Mr. Burke won a Grammy for best contemporary blues album for "Don't Give Up On Me," the only Grammy of his career. In a statement Sunday, Anti-Records president Andy Kaulkin said, "Popular music wouldn't be where it is without Solomon Burke."
In January 2003, Mr. Burke appeared with Staples and Chicago soul legends Otis Clay and Cicero Blake at the Ford Center/Oriental Theatre in Chicago.
The place was half empty.
Other times in Chicago, Mr. Burke was relegated to 12:30 a.m. sets at the late great East of the Ryan nightclub on East 79th Street.
"Solomon had to go overseas to play, like Rufus Thomas and Otis Clay [who is huge in Japan]," soul singer Sam Moore of Sam & Dave fame said Sunday from Washington, D.C. "I did a show with Solomon in Italy. He was sweating profusely. A man that large had to go out of the country to make money because they wouldn't pay him in America. And they did not respect him over here. That's a shame.

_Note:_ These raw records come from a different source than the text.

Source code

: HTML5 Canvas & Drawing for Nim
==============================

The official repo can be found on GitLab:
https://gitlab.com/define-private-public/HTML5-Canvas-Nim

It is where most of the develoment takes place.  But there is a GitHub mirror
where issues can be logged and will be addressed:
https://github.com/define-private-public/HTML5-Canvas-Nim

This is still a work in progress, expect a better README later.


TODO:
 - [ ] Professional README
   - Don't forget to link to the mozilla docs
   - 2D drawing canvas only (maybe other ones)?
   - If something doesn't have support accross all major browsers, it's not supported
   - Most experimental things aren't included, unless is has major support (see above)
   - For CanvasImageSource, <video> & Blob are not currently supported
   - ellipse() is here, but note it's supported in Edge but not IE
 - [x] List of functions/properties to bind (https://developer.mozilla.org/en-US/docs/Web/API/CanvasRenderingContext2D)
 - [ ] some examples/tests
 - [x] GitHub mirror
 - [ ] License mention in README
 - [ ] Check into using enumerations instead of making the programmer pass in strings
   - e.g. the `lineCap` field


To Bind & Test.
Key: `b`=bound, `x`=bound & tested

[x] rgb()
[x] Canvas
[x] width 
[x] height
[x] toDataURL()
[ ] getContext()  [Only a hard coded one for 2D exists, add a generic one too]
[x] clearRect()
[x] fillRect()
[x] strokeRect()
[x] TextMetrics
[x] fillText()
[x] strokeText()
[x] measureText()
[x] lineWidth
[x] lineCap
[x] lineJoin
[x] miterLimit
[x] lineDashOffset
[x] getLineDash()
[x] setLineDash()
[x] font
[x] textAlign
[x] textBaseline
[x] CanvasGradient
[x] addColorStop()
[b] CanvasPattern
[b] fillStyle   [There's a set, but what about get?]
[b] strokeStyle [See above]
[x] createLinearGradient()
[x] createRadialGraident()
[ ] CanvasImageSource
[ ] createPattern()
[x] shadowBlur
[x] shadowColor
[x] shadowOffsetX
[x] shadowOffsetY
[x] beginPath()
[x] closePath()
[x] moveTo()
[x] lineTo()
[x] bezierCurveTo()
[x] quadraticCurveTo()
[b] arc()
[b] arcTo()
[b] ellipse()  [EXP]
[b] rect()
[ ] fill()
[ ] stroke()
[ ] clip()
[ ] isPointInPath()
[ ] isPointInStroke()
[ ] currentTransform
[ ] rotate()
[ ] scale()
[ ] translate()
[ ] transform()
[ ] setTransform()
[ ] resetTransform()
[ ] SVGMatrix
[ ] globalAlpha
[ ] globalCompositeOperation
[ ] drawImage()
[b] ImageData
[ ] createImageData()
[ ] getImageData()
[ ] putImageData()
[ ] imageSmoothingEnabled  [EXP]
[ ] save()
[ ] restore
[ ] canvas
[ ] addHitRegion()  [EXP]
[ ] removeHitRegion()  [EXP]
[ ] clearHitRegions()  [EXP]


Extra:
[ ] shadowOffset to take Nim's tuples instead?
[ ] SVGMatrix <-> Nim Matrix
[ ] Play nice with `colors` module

"Solomon had something you don't hear today, and that's vocal power. Sometimes he didn't even need a microphone. I did a show with him once at the Apollo [in New York], and he stepped way back from the mike. I swear you could hear him out on the street."
During that long dinner in 1988, I asked Mr. Burke how he would like to be remembered. Mr. Burke slowly wiped his lips with an elegant napkin. There was a long silence. Then, he answered in part, "I know that death is something that is coming, but I'm preparing to live every day. So to be remembered is not to be remembered, but to be known as one who believed. There's a big difference."
And you can hear the difference in the majesty of his songs.